4. calculating separately vectorWithAverage value (be denoted as respectivelyWith) (be denoted as respectively with standard deviationWith), then
Its respective control, which limits, is respectivelyWith
5. reserving model parameter setIn case being called when online fault detection.
Step 10: the online sample data x for collecting the last samples momentnew∈Rl×m, and same standard is carried out to it
Processing obtains
Step 11: calculating core vector z ∈ R according to the following formulal×nIn each element zi(i=1,2 ..., n), it may be assumed that
Step 12: the core vector of centralization being calculated according to following formula
Wherein, row vector l=[1,1 ..., 1] ∈ Rl×n。
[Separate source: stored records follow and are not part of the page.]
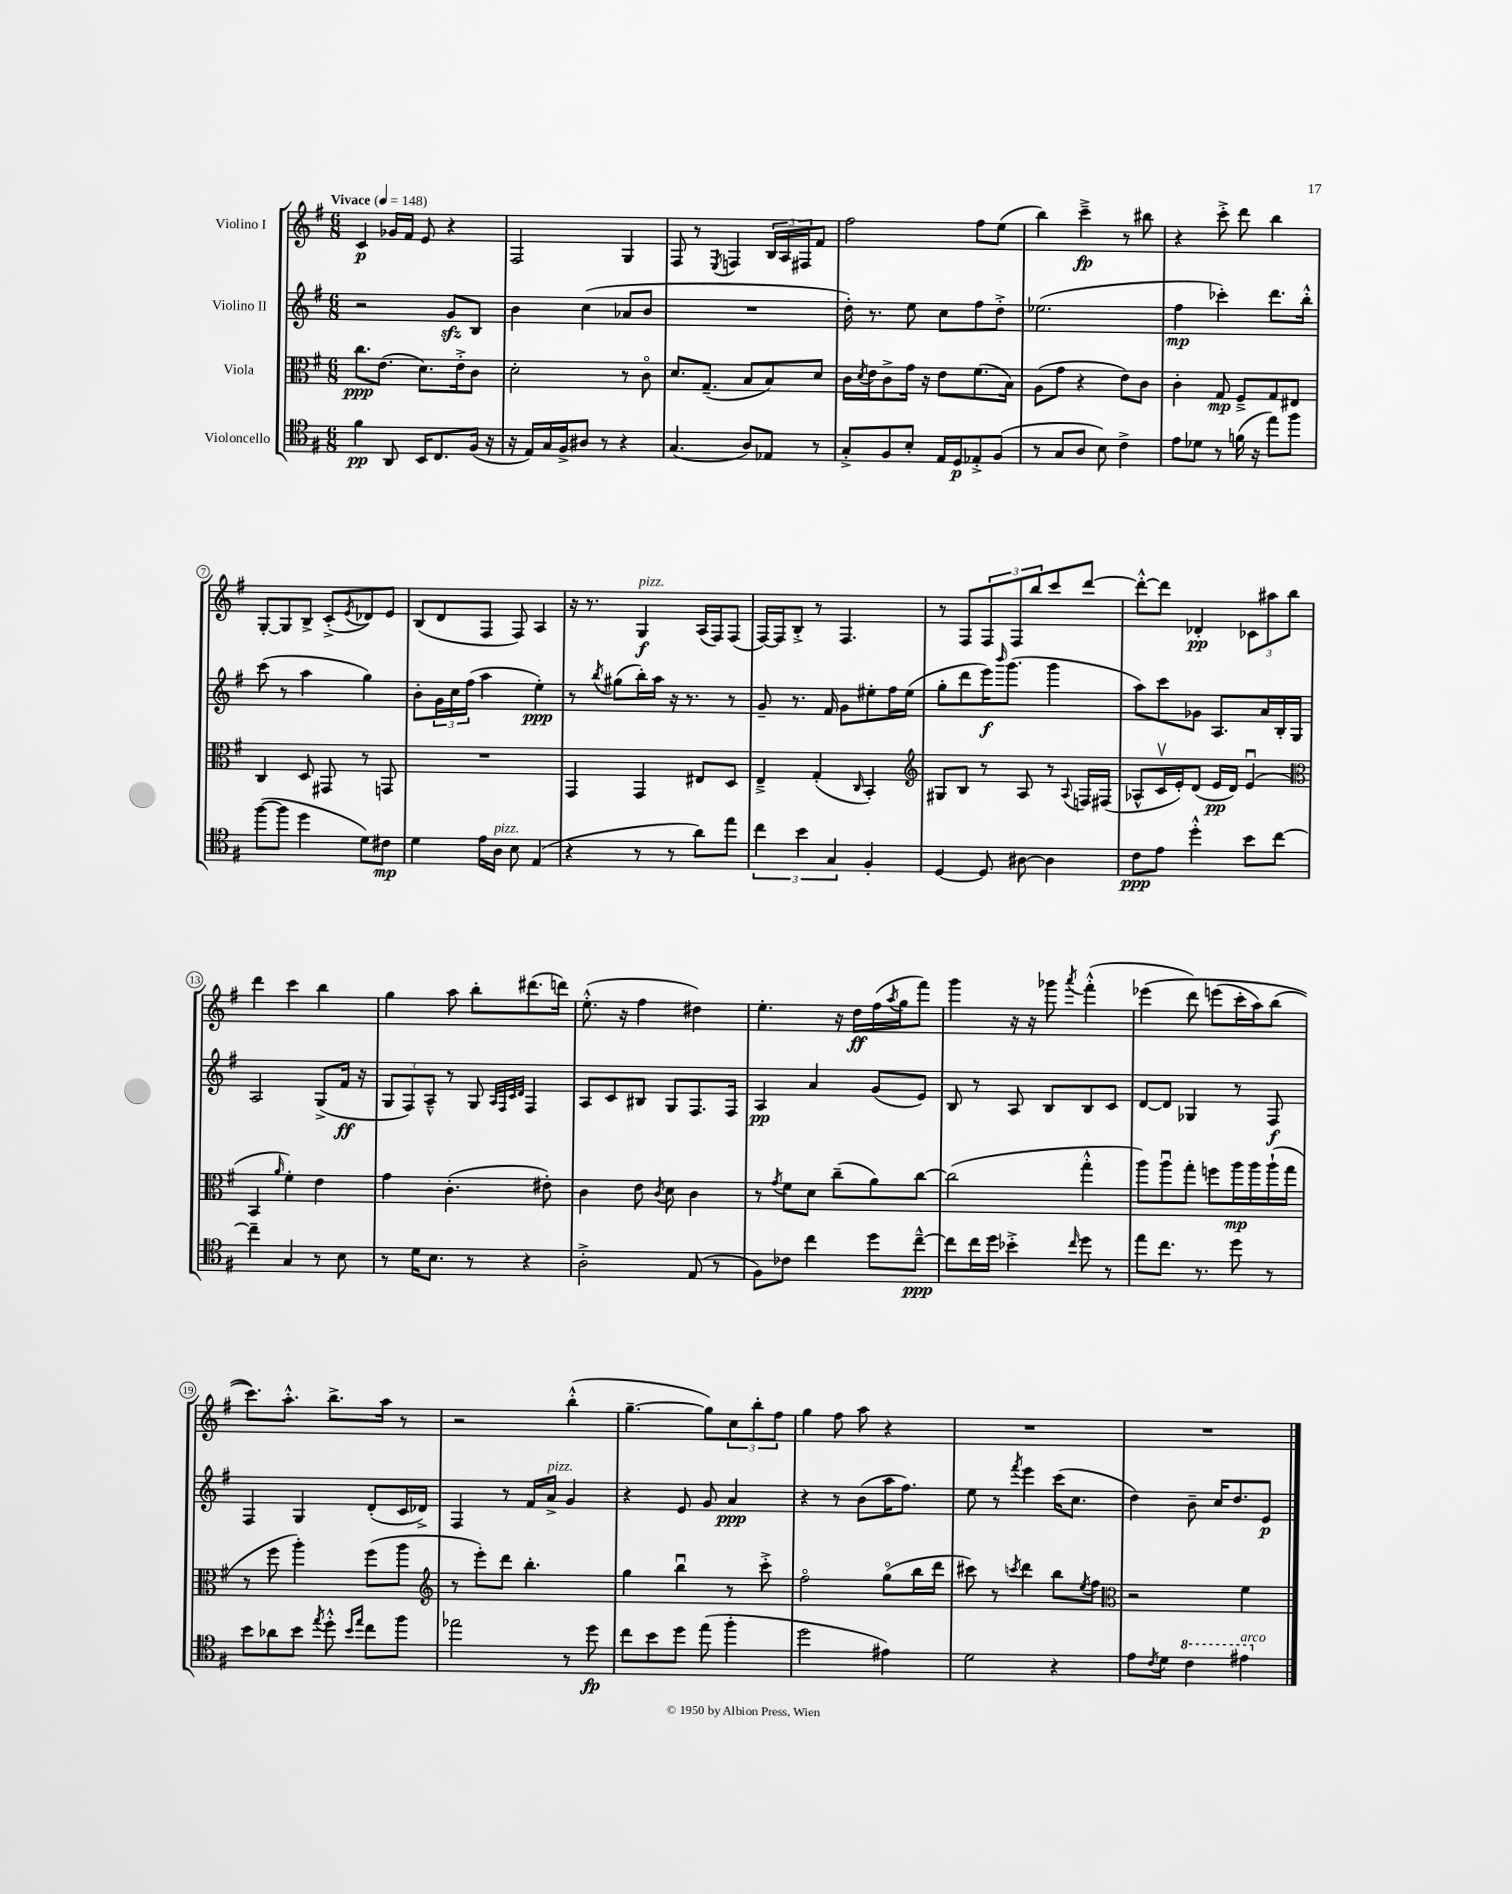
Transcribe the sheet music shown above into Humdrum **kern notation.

**kern	**kern	**kern	**kern
*staff4	*staff3	*staff2	*staff1
*clefC4	*clefC3	*clefG2	*clefG2
*k[f#]	*k[f#]	*k[f#]	*k[f#]
*M6/8	*M6/8	*M6/8	*M6/8
*MM148	*MM148	*MM148	*MM148
4f#	8.cc	2r	4c
.	(8.e	.	.
8AA	.	.	16g-
.	.	.	16f#
16BB	8.d)	.	8e
8.C	.	.	.
.	.	8g	4r
.	16e'^	.	.
(16F#	8c	8B	.
16r	.	.	.
=	=	=	=
16r	2d'	4b	2F#
16E)	.	.	.
16G	.	.	.
16F#^	.	.	.
8A#	.	(4cc	.
8r	.	.	.
4r	8r	8a-	4G
.	8co	8b	.
=	=	=	=
(4.G	8.d	2.r	8F#
.	.	.	8r
.	(8.G~	.	.
.	.	.	8qE
.	.	.	4F
8A)	8B	.	.
8E-	8B)	.	24B
.	.	.	24A
.	.	.	24F#
8r	8d	.	8f#
=	=	=	=
8G'^	16c	16dd')	2ff#
.	8qd	.	.
.	16e	8.r	.
8F#	8c^	.	.
8B'	16g	8ee	.
.	16r	.	.
16E	8e	8cc	.
16D	.	.	.
8E-'^	(8.f#	8ff#	8ff#
(8F#	.	8dd'^	(8ee
.	16B)	.	.
=	=	=	=
8r	(8A	(2.ee-	4bb)
8G	8g	.	.
8A	4r	.	4ccc~^
8B)	.	.	.
4c^	8e)	.	8r
.	8c	.	8bb#
=	=	=	=
8e	4c'	4ff#	4r
8d-	.	.	.
8r	8G	4ccc-')	8ccc'^
(16f	8F#~^	.	8ddd
16r	.	.	.
8ee)	8G	8.ddd	4bb
8ff#	8E#	.	.
.	.	16bb'^^	.
=	=	=	=
([8ff#	4C	(8ccc	[8G'
8ff#]	.	8r	8G]
4dd	8D	4aa	8B^
.	8GG#	.	(8c'^
.	.	.	8qe
8d)	8r	4gg)	8d-)
8c#	8GG	.	8e
=	=	=	=
4d	2.r	8b'	(8B
.	.	24g	8d
.	.	24cc	.
.	.	(24ff#	.
16e	.	4aa	8F#
16A	.	.	.
8B	.	.	8F#)
(4E	.	4ee')	4A
=	=	=	=
4r	4GG	8r	16r
.	.	.	8.r
.	.	8qbb	.
.	.	(8gg#	.
8r	4GG	16bb')	4G
.	.	16aa	.
8r	.	16r	.
.	.	8.r	.
8a)	8E#	.	(16A
.	.	.	16F#)
8ee	8D	8r	(8F#
=	=	=	=
6cc	4E~^	8g~	[16F#)
.	.	.	16F#]
.	.	8.r	8B'^
6b	.	.	.
.	(4G'	.	8r
.	.	16f#	.
6G	.	.	.
.	.	8g	4.F#
.	16qqC	.	.
4F#'	4BB')	8ee#'	.
.	.	16ff#	.
.	.	(16ee#	.
=	=	=	=
*	*clefG2	*	*
[4D	8G#	8gg'	8r
.	8B	8ddd	8F#
8D]	8r	16eee)	12F#
.	.	16qqbbb	.
.	.	(8.ggg	.
.	.	.	12F#
[8A#	8A	.	.
.	.	.	12bb
4A#]	8r	4ggg	8ccc
.	8qqA	.	.
.	16F	.	[8ddd
.	(16F#	.	.
=	=	=	=
8c	8A-^^	8aa)	8ddd'^^_
8e	16cv	8ccc	8ddd]
.	16e')	.	.
4dd'^^	(8d	8g-	4d-'
.	16e	8.A	.
.	16d)	.	.
8b	(4eu	.	12c-
.	.	16a	.
.	.	.	12aa#
[8cc	.	16B'	.
.	.	.	12bb
.	.	16G	.
=	=	=	=
*	*clefC3	*	*
4cc~]	4BB	2A	4ddd
.	16qqa	.	.
4G	4f#')	.	4ccc
8r	4e	(8G^	4bb
8B	.	16f#	.
.	.	16r	.
=	=	=	=
8r	4g	12G	4gg
.	.	12F#)	.
16d	.	.	.
.	.	12A~^^	.
8.B	.	.	.
.	(4.c'	8r	8aa
8r	.	8G	8bb'
.	.	32qqA	.
.	.	32qqF#	.
.	.	32qqc	.
.	.	32qqd	.
4r	.	4F#	(8.ddd#
.	8e#')	.	.
.	.	.	16ddd)
=	=	=	=
2A'^	4c	8A	(8.ee'^^
.	.	8c	.
.	.	.	16r
.	8e	8B#	4ff#
.	8qc	.	.
.	8d	8G	.
(8E	4c	8.F#	4dd#)
8r	.	.	.
.	.	16F#	.
=	=	=	=
8F#)	8r	4A	4.ee'
.	8qg	.	.
8c-	8f#	.	.
4cc	8d	4a	.
.	(8cc~	.	16r
.	.	.	16dd
8dd	8a)	(8g	(16ff#
.	.	.	8qaa
.	.	.	16gg
[8cc~^^	[8cc	8e)	8fff#)
=	=	=	=
8cc]	(2cc]	8B	4ggg
16cc	.	8r	.
16dd	.	.	.
4b-'^	.	8A	16r
.	.	.	16r
.	.	8B	8ggg-
16qqcc	.	.	8qaaa
8dd	4gg'^^	8B	(4fff#'^^
8r	.	8c	.
=	=	=	=
8ee	8aa)	[8d	&(4eee-
8.cc	8aau	8d]	.
.	8gg'	4G-	8ddd)
8.r	.	.	.
.	8ff	.	(8eee
8dd	16aa	8r	16ccc'
.	16aa	.	16aa)
8r	(16aa`	8F#	(8bb
.	16gg	.	.
=	=	=	=
8b	8r	4F#	8.ccc)&)
8a-	8ff#	.	.
.	.	.	8.aa'^^
8b	4aa')	4G	.
8qee	.	.	.
8dd'^^	.	.	8.bb^
16qqb	.	.	.
16qqee	.	.	.
8cc	(8ff#	(8d'	.
.	.	.	16aa
8ff#	8aa	16c	8r
.	.	16d-^)	.
=	=	=	=
*	*clefG2	*	*
2ee-	8r	4F#	2r
.	8eee')	.	.
.	8ddd	8r	.
.	4.bb'	16f#	.
.	.	16a^	.
8r	.	4g	(4bb'^^
8dd	.	.	.
=	=	=	=
8cc	4gg	4r	[4.gg~
8b	.	.	.
8dd	4bbu	8e	.
(8ee	.	8g	8gg])
4ff#'	8r	4a	12cc
.	.	.	12bb'
.	8ccc'^	.	.
.	.	.	12ff#
=	=	=	=
2dd	2ff#o	4r	4gg
.	.	8r	8ff#
.	.	(8b	8aa
4e#)	(8ggo	16aa	4r
.	.	8.ff#)	.
.	16bb	.	.
.	16ddd	.	.
=	=	=	=
2d	8ccc#)	8ee	2.r
.	8r	8r	.
.	8qccc	8qfff#	.
.	4ddd	4eee	.
4r	8bb	(16ccc	.
.	.	8.cc	.
.	8qee	.	.
.	8ff#	.	.
=	=	=	=
*	*clefC3	*	*
8e	2r	4dd)	2.r
8qc	.	.	.
8d	.	.	.
4cc	.	8b~	.
.	.	16cc	.
.	.	8.dd	.
4ee#	4f#	.	.
.	.	8e	.
==	==	==	==
*-	*-	*-	*-
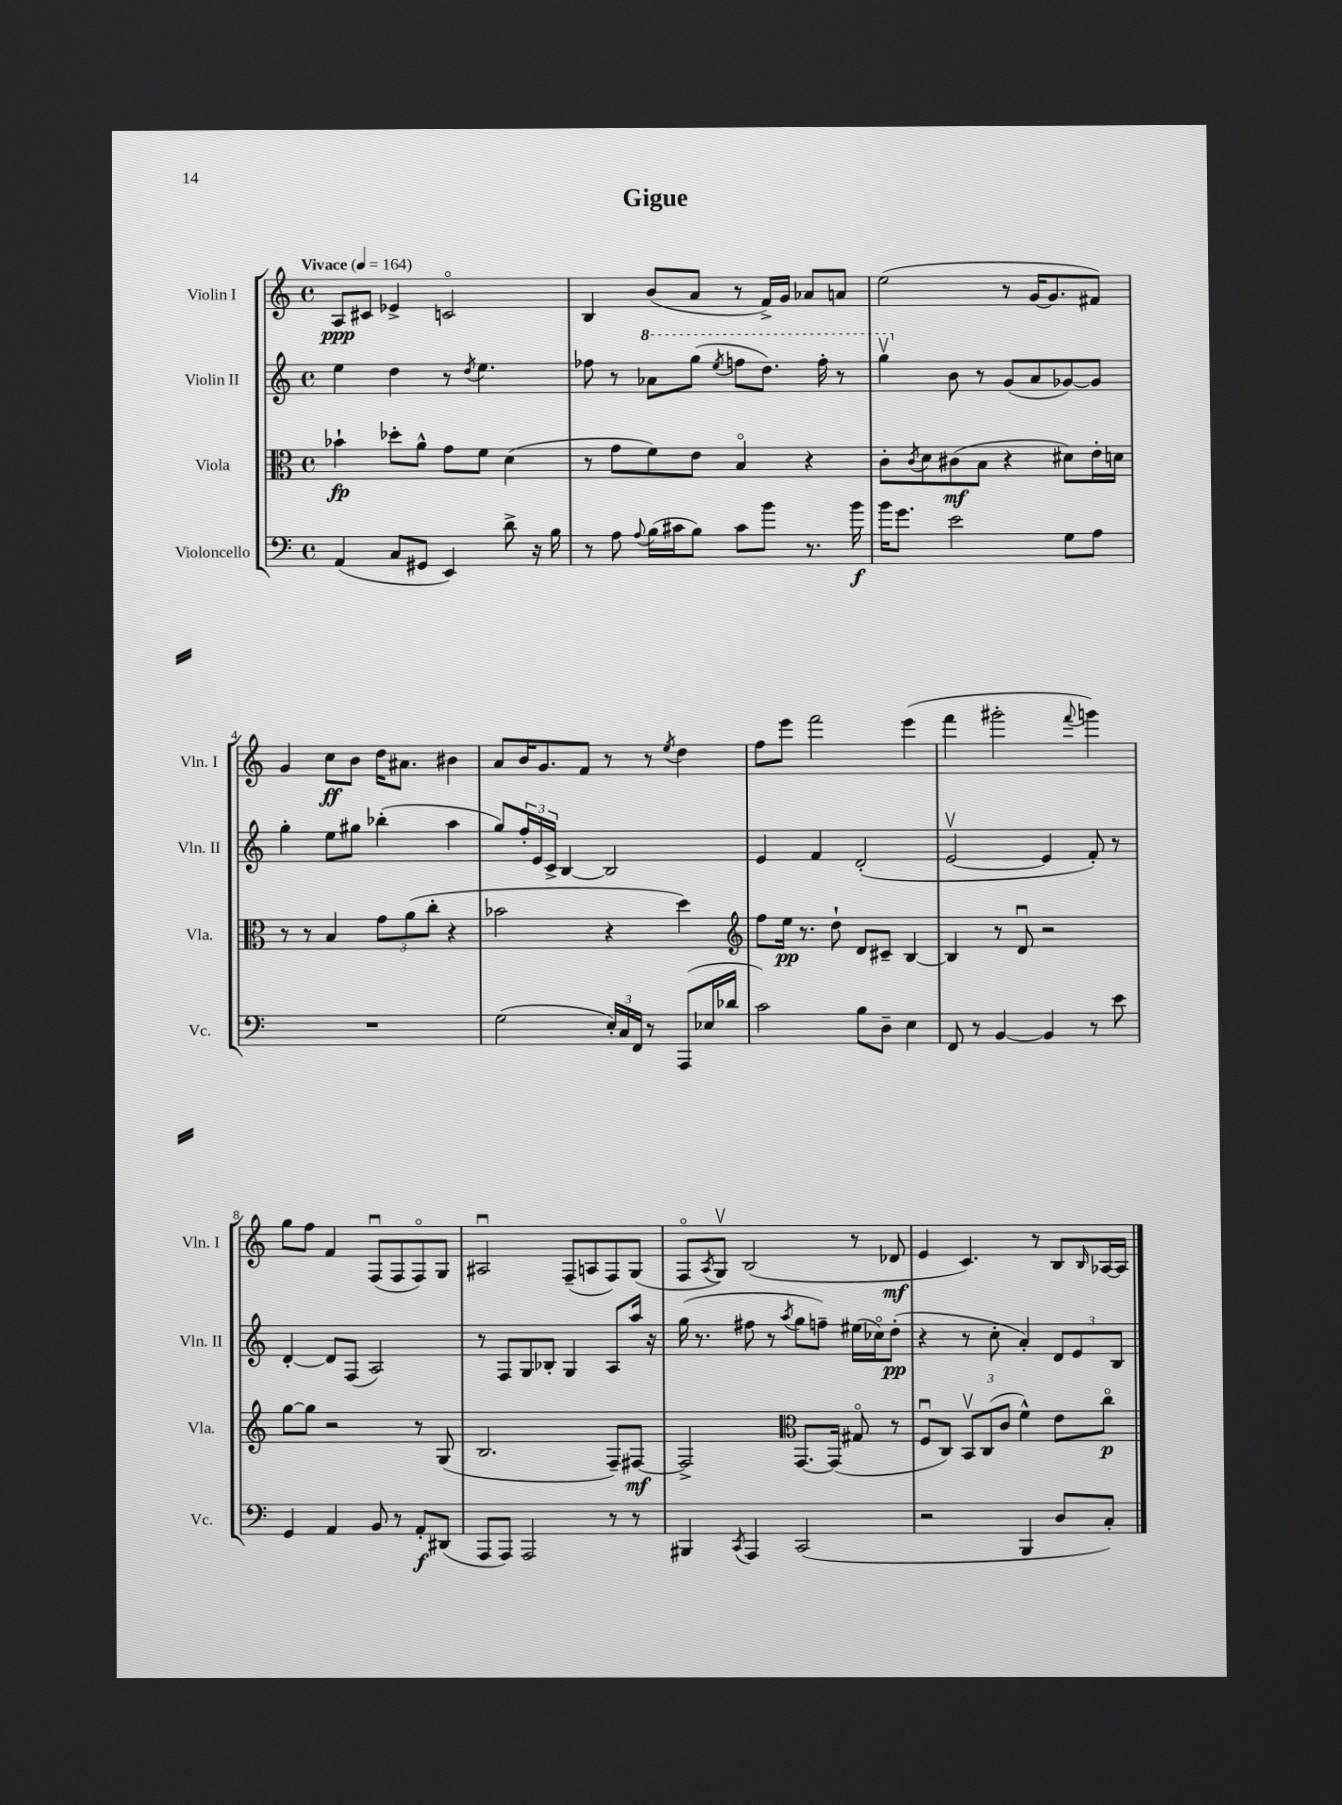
\header { title = "Gigue" }
<<
\new StaffGroup <<
\new Staff = "s0" \with { instrumentName = "Violin I" shortInstrumentName = "Vln. I" } {
    \clef treble \key c \major \defaultTimeSignature \time 4/4 \tempo "Vivace" 4 = 164
    a8\ppp cis'8 ees'4-> c'2\flageolet |
    b4 b'8( a'8 r8 f'16->) g'16 aes'8 a'8 |
    e''2( r8 g'16~ g'8. fis'8) |
    g'4 c''8\ff b'8 d''16 ais'8. bis'4 |
    a'8 b'16 g'8. f'8 r8 r8 \acciaccatura { e''8 } d''4 |
    f''8 e'''8 f'''2 e'''4( |
    f'''4 gis'''2-. \appoggiatura { f'''8 } g'''4) |
    g''8 f''8 f'4 f8\downbow( f8 f8\flageolet) g8 |
    ais2\downbow f8--( a8 f8) g8( |
    f8\flageolet \acciaccatura { a8 } g8\upbow) b2( r8 des'8\mf |
    e'4 c'4.) r8 b8 \grace { b16 } aes16~ aes16 \bar "|." |
}
\new Staff = "s1" \with { instrumentName = "Violin II" shortInstrumentName = "Vln. II" } {
    \clef treble \key c \major \defaultTimeSignature \time 4/4
    e''4 d''4 r8 \acciaccatura { d''8 } e''4. |
    fes''8 r8 \ottava #1 aes''8 g'''8( \acciaccatura { e'''8 } f'''!8 d'''8.) f'''16-. r8 |
    g'''4\upbow \ottava #0 b'8 r8 g'8( a'8 ges'8~) ges'8 |
    g''4-. e''8 gis''8 bes''4-.( a''4 |
    g''8) \tuplet 3/2 { f''16-. e'16 c'16-> } b4~ b2 |
    e'4 f'4 d'2-.( |
    e'2~\upbow e'4 f'8-.) r8 |
    d'4~-. d'8 f8( a2) |
    r8 f8 g8 bes8-. g4 a8 a''16 r16 |
    g''16( r8. fis''8 r8 \acciaccatura { a''8 } g''8 f''8--) eis''16( ces''16\flageolet) d''8-.\pp( |
    r4 r8 c''8-. a'4-.) \tuplet 3/2 { d'8 e'8 b8 } \bar "|." |
}
\new Staff = "s2" \with { instrumentName = "Viola" shortInstrumentName = "Vla." } {
    \clef alto \key c \major \defaultTimeSignature \time 4/4
    bes'4-!\fp des''8-. a'8-^ g'8 f'8 d'4( |
    r8 g'8 f'8) e'8 b4\flageolet r4 |
    c'8-. \acciaccatura { c'8 } d'8 cis'8\mf( b8 r4 dis'8) e'16-. d'16 |
    r8 r8 b4 \tuplet 3/2 { g'8 a'8( c''8-. } r4 |
    bes'2 r4 d''4) |
    \clef treble f''8 e''16\pp r8. d''8-! d'8 cis'8-- b4~ |
    b4 r8 d'8\downbow r2 |
    g''8~ g''8 r2 r8 g8( |
    b2. f8--) fis8~\mf |
    fis2-> \clef alto g,8.~ g,16( gis8\flageolet r8 |
    f8\downbow c8) \tuplet 3/2 { b,8\upbow c8( c'8 } f'4-^) e'8 c''8\flageolet\p \bar "|." |
}
\new Staff = "s3" \with { instrumentName = "Violoncello" shortInstrumentName = "Vc." } {
    \clef bass \key c \major \defaultTimeSignature \time 4/4
    a,4( c8 gis,8 e,4) d'8-> r16 b16 |
    r8 a8 \appoggiatura { a8 } b16( cis'16 b8) cis'8 b'8 r8. b'16\f |
    b'16 g'8. e'2 g8 a8 |
    R1 |
    g2( \tuplet 3/2 { e16-.) c16 f,16 } r8 a,,8( ees16 des'16 |
    c'2) b8 d8-- e4 |
    f,8 r8 b,4~ b,4 r8 e'8 |
    g,4 a,4 b,8 r8 a,8-.\f dis,8( |
    a,,8 a,,8) a,,2 r8 r8 |
    bis,,4 \acciaccatura { c,8 } a,,4 c,2( |
    r2 b,,4 d8 c8-.) \bar "|." |
}
>>
>>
Step 13: implementing online fault detection using the model parameter collection Θ retained in step 9, specific implementation process is such as
Shown in lower:
Firstly, non-linear independent entry corresponding to the new samples data is calculatedWith
Then, monitoring and statistics amount is calculatedWith
Finally, judging whether to meetAndIf so, current working is normal;If it is not, present sample data
xnewBelong to improper sample, fault warning ought to be triggered.
Above-described embodiment is only to the preferred embodiment of the present invention, in the protection model of spirit and claims of the present invention
In enclosing, to any modifications and changes that the present invention makes, it should not exclude except protection scope of the present invention.